Cadix tire un canon électrique à midi depuis le bastion de Candelaria, Barcelone conserve les coups de canon symboliques du château de Montjuïc lors des festivités désignées et Salamanque entretient la cloche Mari-Diego de la mairie pour les annonces civiles. Chaque ville formule à sa manière le besoin ancien de sonner midi.
Curiosités pour impressionner après le dîner
- Le canon solaire d’origine conserve des brûlures sur la pierre de support, preuve du nombre de fois où le fusible a été allumé.

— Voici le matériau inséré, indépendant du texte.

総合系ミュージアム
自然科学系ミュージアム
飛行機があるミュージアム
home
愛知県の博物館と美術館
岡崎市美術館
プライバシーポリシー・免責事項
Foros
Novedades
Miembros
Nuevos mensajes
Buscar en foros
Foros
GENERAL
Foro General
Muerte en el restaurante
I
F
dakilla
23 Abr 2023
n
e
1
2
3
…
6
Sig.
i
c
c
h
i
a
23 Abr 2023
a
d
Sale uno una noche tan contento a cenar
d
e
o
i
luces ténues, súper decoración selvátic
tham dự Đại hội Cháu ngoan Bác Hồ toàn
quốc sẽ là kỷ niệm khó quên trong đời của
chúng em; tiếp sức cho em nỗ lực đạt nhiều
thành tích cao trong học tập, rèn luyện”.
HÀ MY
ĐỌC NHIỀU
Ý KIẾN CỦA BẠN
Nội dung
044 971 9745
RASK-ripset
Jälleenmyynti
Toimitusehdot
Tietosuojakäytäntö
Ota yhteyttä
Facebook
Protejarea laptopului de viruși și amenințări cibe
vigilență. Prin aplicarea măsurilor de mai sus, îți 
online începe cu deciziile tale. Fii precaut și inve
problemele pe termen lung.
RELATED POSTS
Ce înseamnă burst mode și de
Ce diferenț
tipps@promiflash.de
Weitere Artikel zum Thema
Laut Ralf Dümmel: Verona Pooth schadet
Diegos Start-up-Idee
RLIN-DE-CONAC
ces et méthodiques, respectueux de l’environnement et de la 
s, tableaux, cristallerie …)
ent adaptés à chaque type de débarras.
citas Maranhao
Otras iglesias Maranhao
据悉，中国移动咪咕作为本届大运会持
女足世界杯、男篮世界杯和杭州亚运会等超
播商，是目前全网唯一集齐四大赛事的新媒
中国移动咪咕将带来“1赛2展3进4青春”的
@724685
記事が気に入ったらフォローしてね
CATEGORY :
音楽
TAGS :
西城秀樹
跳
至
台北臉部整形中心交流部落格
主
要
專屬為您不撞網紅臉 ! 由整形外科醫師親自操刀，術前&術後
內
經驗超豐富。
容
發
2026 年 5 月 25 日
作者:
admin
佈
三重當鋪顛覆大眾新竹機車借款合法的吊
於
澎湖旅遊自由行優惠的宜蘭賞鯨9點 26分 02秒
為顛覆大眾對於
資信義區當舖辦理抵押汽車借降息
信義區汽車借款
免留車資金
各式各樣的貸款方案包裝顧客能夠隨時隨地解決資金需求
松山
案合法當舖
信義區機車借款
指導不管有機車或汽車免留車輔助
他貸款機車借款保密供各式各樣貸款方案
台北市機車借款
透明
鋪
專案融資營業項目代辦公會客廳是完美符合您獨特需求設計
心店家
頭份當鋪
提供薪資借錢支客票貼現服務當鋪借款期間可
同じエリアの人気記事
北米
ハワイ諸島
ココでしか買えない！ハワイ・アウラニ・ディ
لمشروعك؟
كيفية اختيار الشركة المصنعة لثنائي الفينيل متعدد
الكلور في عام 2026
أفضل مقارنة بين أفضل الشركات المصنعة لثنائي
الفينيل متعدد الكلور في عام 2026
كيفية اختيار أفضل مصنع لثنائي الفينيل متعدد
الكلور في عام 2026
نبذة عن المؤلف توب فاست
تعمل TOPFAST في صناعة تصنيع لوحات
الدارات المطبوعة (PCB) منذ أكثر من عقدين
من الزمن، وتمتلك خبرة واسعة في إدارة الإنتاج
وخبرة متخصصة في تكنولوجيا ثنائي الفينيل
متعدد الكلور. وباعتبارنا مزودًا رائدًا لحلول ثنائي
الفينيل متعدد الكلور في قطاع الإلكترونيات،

- Il existe un « club des douze » qui chronomètre la sirène tous les jeudis et qui en tient un registre manuscrit depuis 1962.
- Lors des festivités de la Semana Grande, la sirène cohabite avec les fusées diurnes et les incendies nocturnes sans que l’un n’éclipse l’autre : les touristes apprennent vite à distinguer le son métallique prolongé d’un pétard festif.
- La tonalité de la sirène est réglée sur une fréquence approximative de 440 Hz ; Certains musiciens locaux ont enregistré des compositions dans lesquelles le cor sert de note de fond.
Conclusion
Le sirène de la rue Garibai C’est un fil qui relie la Donostia des lanternes à gaz avec celle des satellites GPS : un son simple, invariable et ponctuel qui accompagne la ville depuis 1930 et qui trouve ses racines dans un canon solaire de 1879. L’écouter n’est pas seulement sursauter ; C’est participer à un rituel qui rappelle comment nous mesurions le temps avant de porter la montre dans notre poche.
La prochaine fois que vous traverserez le centre à l’heure de l’Angélus, levez les yeux, cherchez la trompette grise et laissez cet écho métallique vous raconter, en vingt secondes, 145 ans d’histoires spécifiques de Saint-Sébastien. Parce que quand le sirène de la rue Garibai, Saint-Sébastien revient à l’heure et nous invite à faire avec.